Data section →
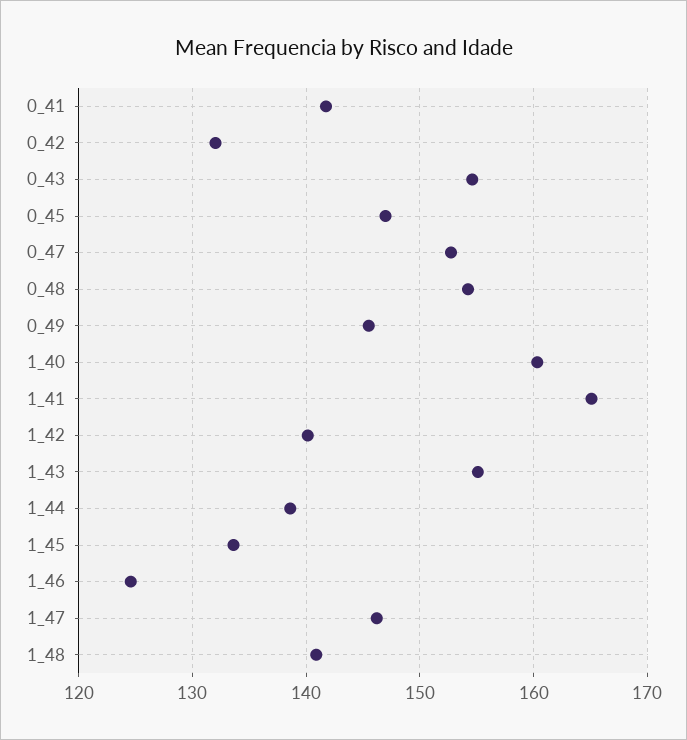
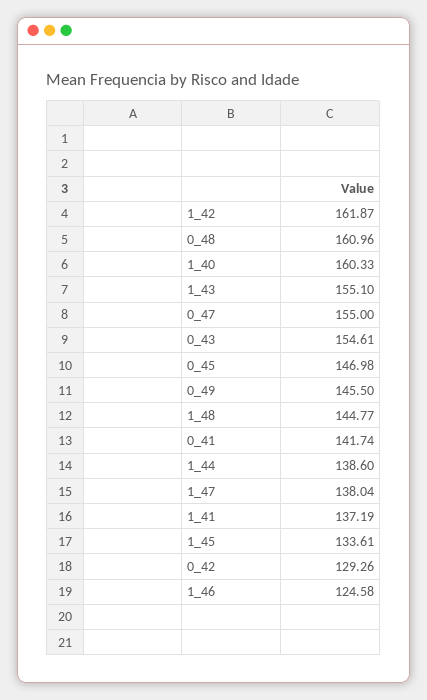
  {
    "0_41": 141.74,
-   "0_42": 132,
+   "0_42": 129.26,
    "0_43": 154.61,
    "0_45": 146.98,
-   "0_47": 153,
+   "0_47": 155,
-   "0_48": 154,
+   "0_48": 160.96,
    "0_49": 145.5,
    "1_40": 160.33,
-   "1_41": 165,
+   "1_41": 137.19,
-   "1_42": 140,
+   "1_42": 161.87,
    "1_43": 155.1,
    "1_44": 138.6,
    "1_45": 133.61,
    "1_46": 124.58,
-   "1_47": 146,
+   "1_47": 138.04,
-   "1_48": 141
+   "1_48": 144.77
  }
--
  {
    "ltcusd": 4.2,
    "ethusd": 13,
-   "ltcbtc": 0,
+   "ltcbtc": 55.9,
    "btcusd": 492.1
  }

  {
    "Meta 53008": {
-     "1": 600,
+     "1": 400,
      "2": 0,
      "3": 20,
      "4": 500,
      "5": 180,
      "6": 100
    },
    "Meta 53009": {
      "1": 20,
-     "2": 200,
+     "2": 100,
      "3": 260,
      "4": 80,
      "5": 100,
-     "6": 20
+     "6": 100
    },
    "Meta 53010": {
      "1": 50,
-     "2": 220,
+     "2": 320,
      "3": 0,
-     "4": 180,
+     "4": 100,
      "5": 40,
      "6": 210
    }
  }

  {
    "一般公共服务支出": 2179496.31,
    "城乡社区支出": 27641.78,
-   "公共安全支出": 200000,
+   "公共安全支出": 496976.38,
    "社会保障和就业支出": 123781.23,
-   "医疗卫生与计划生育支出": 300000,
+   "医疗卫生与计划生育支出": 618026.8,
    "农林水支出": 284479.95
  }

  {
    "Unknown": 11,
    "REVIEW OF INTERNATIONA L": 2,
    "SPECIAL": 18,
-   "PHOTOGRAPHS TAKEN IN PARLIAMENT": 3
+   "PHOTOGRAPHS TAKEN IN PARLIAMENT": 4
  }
--
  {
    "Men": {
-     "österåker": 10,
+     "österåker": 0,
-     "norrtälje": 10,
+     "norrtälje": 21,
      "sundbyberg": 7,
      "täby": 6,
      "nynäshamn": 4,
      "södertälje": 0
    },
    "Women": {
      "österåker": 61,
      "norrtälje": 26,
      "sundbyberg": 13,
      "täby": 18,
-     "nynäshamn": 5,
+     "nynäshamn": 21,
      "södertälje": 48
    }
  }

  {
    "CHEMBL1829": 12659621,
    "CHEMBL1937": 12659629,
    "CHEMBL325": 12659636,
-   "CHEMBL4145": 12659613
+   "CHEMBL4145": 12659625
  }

What you need to do →
The sole response should be the count of lines in the material holding the string "norrtälje".

Response box →
3